Badaró alerta para surtos de coronavírus em Salvador: 'Queda não significa que pandemia acabou'

'Ainda vamos conviver com ele nos próximos dois ou três anos', afirma infectologista

[Badaró alerta para surtos de coronavírus em Salvador: 'Queda não significa que pandemia acabou']
Foto : Metropress

Por Matheus Simoni no dia 31 de Julho de 2020 ⋅ 08:41

O médico infectologista Roberto Badaró comentou a possibilidade de surtos de coronavírus após a reabertura gradual da economia em Salvador. Na última semana, a capital baiana deu início ao protocolo de retomada com um faseamento para abrir o comércio. Em entrevista a Mário Kertész hoje (31), na Rádio Metrópole, Badaró alertou que a queda nos números não representa o fim da pandemia.

"A relação, que comentamos aqui várias vezes, do número de casos no dia anterior e o numerador de ontem. Essa relação vem ficando inferior a 1. Significa que a epidemia está caindo, desaparecendo. Chegou a 0,6 e 04, mostrando que o número de casos vem diminuindo. Não significa que a pandemia acabou, de maneira nenhuma podemos dizer isso.

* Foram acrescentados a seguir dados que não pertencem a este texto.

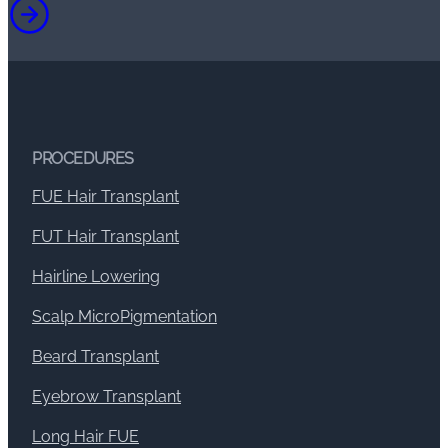
PROCEDURES
FUE Hair Transplant
FUT Hair Transplant
Hairline Lowering
Scalp MicroPigmentation
Beard Transplant
Eyebrow Transplant
Long Hair FUE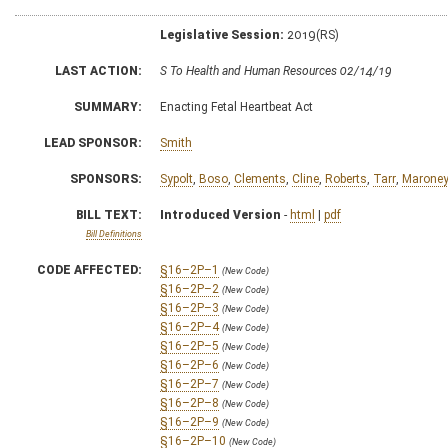
Legislative Session:
2019(RS)
LAST ACTION:
S To Health and Human Resources 02/14/19
SUMMARY:
Enacting Fetal Heartbeat Act
LEAD SPONSOR:
Smith
SPONSORS:
Sypolt
,
Boso
,
Clements
,
Cline
,
Roberts
,
Tarr
,
Marone
BILL TEXT:
Introduced Version
-
html
|
pdf
Bill Definitions
CODE AFFECTED:
§16–2P–1
(New Code)
§16–2P–2
(New Code)
§16–2P–3
(New Code)
§16–2P–4
(New Code)
§16–2P–5
(New Code)
§16–2P–6
(New Code)
§16–2P–7
(New Code)
§16–2P–8
(New Code)
§16–2P–9
(New Code)
§16–2P–10
(New Code)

Significa que atingiu uma população mais susceptíveis e aquelas que não estavam fazendo as medidas de proteção, mais vulneráveis ou que acidentalmente se contaminaram dentro de suas próprias casas pela inocência em não saber que as pessoas que mais contaminam é na fase assintomática e não na fase que está gripada ou sem olfato e paladar", disse o especialista

Ainda de acordo com Badaró, é necessário que a população da capital siga mantendo o distanciamento social e que sejam respeitadas medidas higiênicas. Mesmo com um grande número de casos de Covid-19 no estado, o médico alerta que o povo soteropolitano compreenda que ainda há um risco muito grande de novos casos.

"A grande maioria vem do interior. Não significa que Salvador está livre de viver um novo surto. Tenho batido nesta tecla. É preciso que a gente faça planejamentos para a nova normalidade, que não é marcar data de abertura. É se verificar os planos de contingências dos estabelecimentos comerciais, escolas e instituições para que possam, de maneira responsável, manter esse programa de cobertura facial e distanciamento físico, que mitigue o risco de que a gente possa ter surtos isolados, que é o que está ocorrendo na China", declarou.

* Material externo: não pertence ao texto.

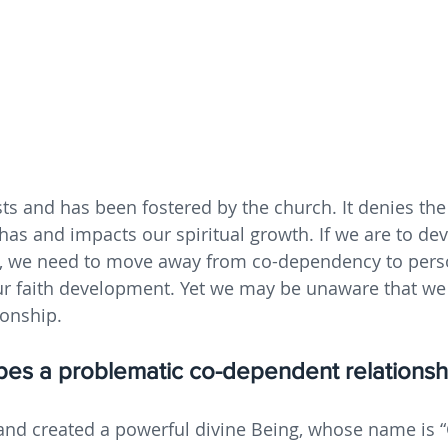
s and has been fostered by the church. It denies the
as and impacts our spiritual growth. If we are to dev
th, we need to move away from co-dependency to pers
our faith development. Yet we may be unaware that we 
ionship.
ribes a problematic co-dependent relationsh
nd created a powerful divine Being, whose name is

Durante seu comentário na Metrópole, Badaró afirmou que vai ser necessário conviver com o vírus por até três anos, mesmo com a criação de uma vacina. "Estou vendo uma euforia muito grande da atividade comercial e até de lazer de que vamos voltar como se o vírus tivesse desaparecido. Ainda vamos conviver com ele nos próximos dois ou três anos. Há uma esperança muito grande de que algumas das vacinas já estão na fase 3, que significa vacinar massas", avaliou o infectologista.

"Há uma esperança na vacina, mas não podemos negligenciar esse cuidado adquirido cientificamente de evidências de populações que usaram máscaras com eficácia diante de quem não usou a máscara", acrescentou.